» RECORDS SHOWN
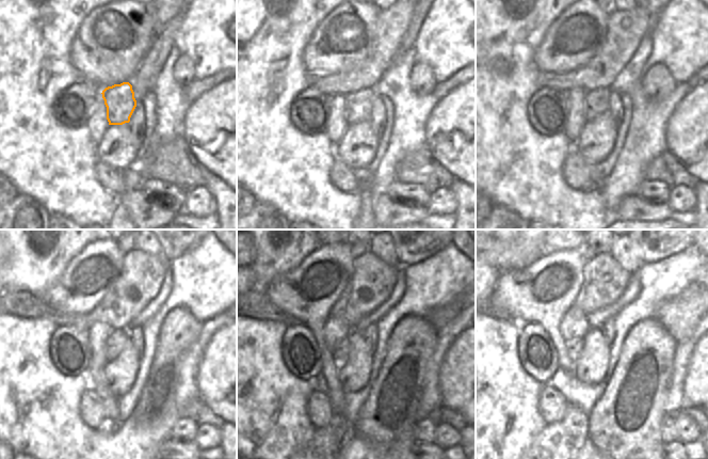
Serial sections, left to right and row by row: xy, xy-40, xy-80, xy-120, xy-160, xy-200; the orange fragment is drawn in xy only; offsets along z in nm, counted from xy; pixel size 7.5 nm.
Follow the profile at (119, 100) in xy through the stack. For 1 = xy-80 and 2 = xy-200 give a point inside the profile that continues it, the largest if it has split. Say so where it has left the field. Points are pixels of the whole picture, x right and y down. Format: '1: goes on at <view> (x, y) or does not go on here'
1: goes on at xy-80 (597, 101)
2: goes on at xy-200 (574, 347)

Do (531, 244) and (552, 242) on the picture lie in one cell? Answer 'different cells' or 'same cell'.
different cells

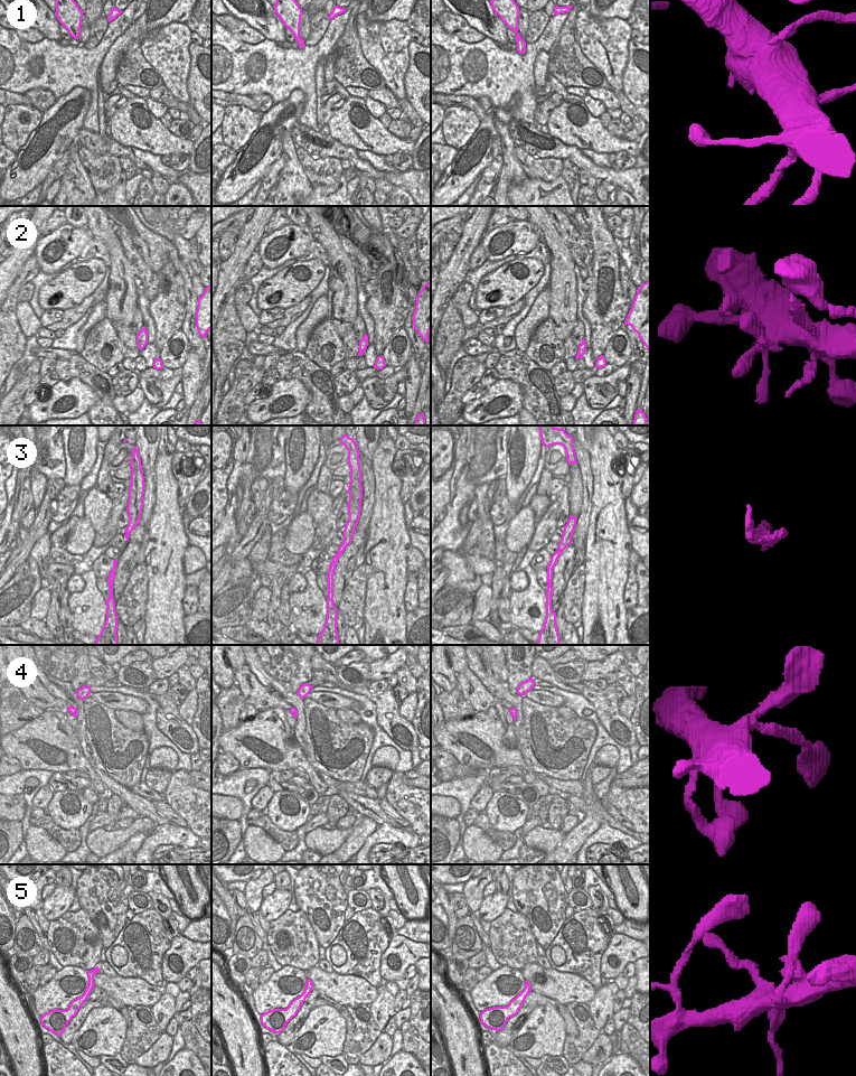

» WORK TO BE COMPLETED
Copy all the records word for word and keep the pictures out.

» SOLVED EXERCISE
Serial sections, left to right and row by row: xy, xy-40, xy-80, xy-120, xy-160, xy-200; the orange fragment is drawn in xy only; offsets along z in nm, counted from xy; pixel size 7.5 nm.
Follow the profile at (119, 100) in xy through the stack. For 1 = xy-80 and 2 = xy-200 give a point inside the profile that continues it, the largest if it has split. Say so where it has left the field. Points are pixels of the whole picture, x right and y down. Format: '1: goes on at <view> (x, y) or does not go on here'
1: goes on at xy-80 (597, 101)
2: goes on at xy-200 (574, 347)

Do (531, 244) and (552, 242) on the picture lie in one cell? Answer 'different cells' or 'same cell'.
different cells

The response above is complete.